When I've finished exploring possible answers to when if ever it is good and right to kill someone in one part of the superhero genre or "reality", I want to move on to another part, explore what it is like to be a superhero in the comics in that new superhero subgenre, and then once I have done that, explore what ethical questions I can through this new metaphor and this new subgenre reality.  And on some days I will explore those questions, and on others I will simply rescue the dragon in distress from the firebreathing maiden.

And so on.

Because each genre presents its own distinctive possibilities for ethical exploration and metaphor as well as conventions for playing with magic and mystery.

Over the past two decades, most of the people with whom I have been part of the "roleplaying" movement (as we called it back in the 1980s) have claimed to come to feel similarly, though I often end up the game master because most of them have difficulty balancing both aspects.

So I suspect that, yes, I enjoy both simulationism and narrativism in the same campaign, and since I've known and read many others who have held this up as an ideal, I wonder that it seems so odd and that so few have done it.

But then, I am old enough to recall when a geek was someone who not only watched SF/fantasy films but also read SF/fantasy literature, read philosophy both modern and ancient, studied both science and the humanities, and explored even the arts and music -- Star Wars, yes, but also Asimov, Lem, Wichtenstein, Aristotle, Bohr, Jung, Thoreau, Emerson, Picasso, Robert Johnson, etc.

Doctor Xero
"The human brain is the most public organ on the face of the earth....virtually all the business is the direct result of thinking that has already occurred in other minds.  We pass thoughts around, from mind to mind..." --Lewis Thomas

Ron Edwards

Hello,

Backing up a post or two, Doc X, you wrote,

QuoteI have been told that my grounding in genre means I run only simulationist campaigns.
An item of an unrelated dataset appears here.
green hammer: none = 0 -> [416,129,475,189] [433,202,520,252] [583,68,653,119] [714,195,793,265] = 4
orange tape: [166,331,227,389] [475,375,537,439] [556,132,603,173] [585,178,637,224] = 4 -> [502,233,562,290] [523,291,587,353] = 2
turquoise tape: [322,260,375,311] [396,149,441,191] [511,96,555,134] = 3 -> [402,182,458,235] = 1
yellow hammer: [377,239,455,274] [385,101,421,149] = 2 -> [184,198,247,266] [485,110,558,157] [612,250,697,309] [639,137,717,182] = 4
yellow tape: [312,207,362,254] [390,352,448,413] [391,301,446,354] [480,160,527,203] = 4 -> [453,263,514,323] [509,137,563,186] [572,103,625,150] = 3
Not by me, nor by anyone who should feel proud of telling you any such thiing. Armchair diagnosis of others' play is bullshit. And furthermore, a lot of snap "oh that's Sim" responses, even from people who should know better, are assuming that the play is coherent enough even to gain a single descriptive term.

So I suggest that the power of the phrase you're reacting to is so weak that you are wasting effort even to take it into account when reflecting on your play-experiences.